Arrange all of the lines below into a Markdown table with two columns, Row and Line. Number each row in order and leave out blank lines.

BEGIN Extracted information

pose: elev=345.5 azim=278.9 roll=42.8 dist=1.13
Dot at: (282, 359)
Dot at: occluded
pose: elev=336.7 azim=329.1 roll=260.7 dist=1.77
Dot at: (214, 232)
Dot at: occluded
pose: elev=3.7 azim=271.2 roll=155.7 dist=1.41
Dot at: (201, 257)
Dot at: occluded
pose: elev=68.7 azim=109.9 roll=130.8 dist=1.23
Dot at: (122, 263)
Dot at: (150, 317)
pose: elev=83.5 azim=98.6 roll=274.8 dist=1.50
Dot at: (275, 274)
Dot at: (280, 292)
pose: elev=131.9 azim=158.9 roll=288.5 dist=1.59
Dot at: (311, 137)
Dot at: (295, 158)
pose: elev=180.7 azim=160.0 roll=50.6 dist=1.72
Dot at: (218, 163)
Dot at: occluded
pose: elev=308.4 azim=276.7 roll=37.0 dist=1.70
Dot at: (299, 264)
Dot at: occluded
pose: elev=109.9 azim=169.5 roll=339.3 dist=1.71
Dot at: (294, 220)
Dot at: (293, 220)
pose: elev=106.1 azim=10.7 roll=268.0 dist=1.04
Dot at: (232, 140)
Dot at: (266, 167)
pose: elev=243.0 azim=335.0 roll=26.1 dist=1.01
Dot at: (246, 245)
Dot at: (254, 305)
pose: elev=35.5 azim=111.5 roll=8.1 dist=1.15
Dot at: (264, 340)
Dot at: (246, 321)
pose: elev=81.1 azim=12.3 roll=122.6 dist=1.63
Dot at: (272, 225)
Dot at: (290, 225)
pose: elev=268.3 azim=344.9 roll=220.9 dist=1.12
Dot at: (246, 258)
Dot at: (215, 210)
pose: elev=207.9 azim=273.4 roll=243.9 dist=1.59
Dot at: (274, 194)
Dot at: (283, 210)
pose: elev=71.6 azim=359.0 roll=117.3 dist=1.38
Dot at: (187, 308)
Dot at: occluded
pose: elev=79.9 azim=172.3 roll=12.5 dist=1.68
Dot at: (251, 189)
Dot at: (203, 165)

END Extracted information

> **Solved problem**:
| Row | Line |
|---|---|
| 1 | pose: elev=345.5 azim=278.9 roll=42.8 dist=1.13 |
| 2 | Dot at: (282, 359) |
| 3 | Dot at: occluded |
| 4 | pose: elev=336.7 azim=329.1 roll=260.7 dist=1.77 |
| 5 | Dot at: (214, 232) |
| 6 | Dot at: occluded |
| 7 | pose: elev=3.7 azim=271.2 roll=155.7 dist=1.41 |
| 8 | Dot at: (201, 257) |
| 9 | Dot at: occluded |
| 10 | pose: elev=68.7 azim=109.9 roll=130.8 dist=1.23 |
| 11 | Dot at: (122, 263) |
| 12 | Dot at: (150, 317) |
| 13 | pose: elev=83.5 azim=98.6 roll=274.8 dist=1.50 |
| 14 | Dot at: (275, 274) |
| 15 | Dot at: (280, 292) |
| 16 | pose: elev=131.9 azim=158.9 roll=288.5 dist=1.59 |
| 17 | Dot at: (311, 137) |
| 18 | Dot at: (295, 158) |
| 19 | pose: elev=180.7 azim=160.0 roll=50.6 dist=1.72 |
| 20 | Dot at: (218, 163) |
| 21 | Dot at: occluded |
| 22 | pose: elev=308.4 azim=276.7 roll=37.0 dist=1.70 |
| 23 | Dot at: (299, 264) |
| 24 | Dot at: occluded |
| 25 | pose: elev=109.9 azim=169.5 roll=339.3 dist=1.71 |
| 26 | Dot at: (294, 220) |
| 27 | Dot at: (293, 220) |
| 28 | pose: elev=106.1 azim=10.7 roll=268.0 dist=1.04 |
| 29 | Dot at: (232, 140) |
| 30 | Dot at: (266, 167) |
| 31 | pose: elev=243.0 azim=335.0 roll=26.1 dist=1.01 |
| 32 | Dot at: (246, 245) |
| 33 | Dot at: (254, 305) |
| 34 | pose: elev=35.5 azim=111.5 roll=8.1 dist=1.15 |
| 35 | Dot at: (264, 340) |
| 36 | Dot at: (246, 321) |
| 37 | pose: elev=81.1 azim=12.3 roll=122.6 dist=1.63 |
| 38 | Dot at: (272, 225) |
| 39 | Dot at: (290, 225) |
| 40 | pose: elev=268.3 azim=344.9 roll=220.9 dist=1.12 |
| 41 | Dot at: (246, 258) |
| 42 | Dot at: (215, 210) |
| 43 | pose: elev=207.9 azim=273.4 roll=243.9 dist=1.59 |
| 44 | Dot at: (274, 194) |
| 45 | Dot at: (283, 210) |
| 46 | pose: elev=71.6 azim=359.0 roll=117.3 dist=1.38 |
| 47 | Dot at: (187, 308) |
| 48 | Dot at: occluded |
| 49 | pose: elev=79.9 azim=172.3 roll=12.5 dist=1.68 |
| 50 | Dot at: (251, 189) |
| 51 | Dot at: (203, 165) |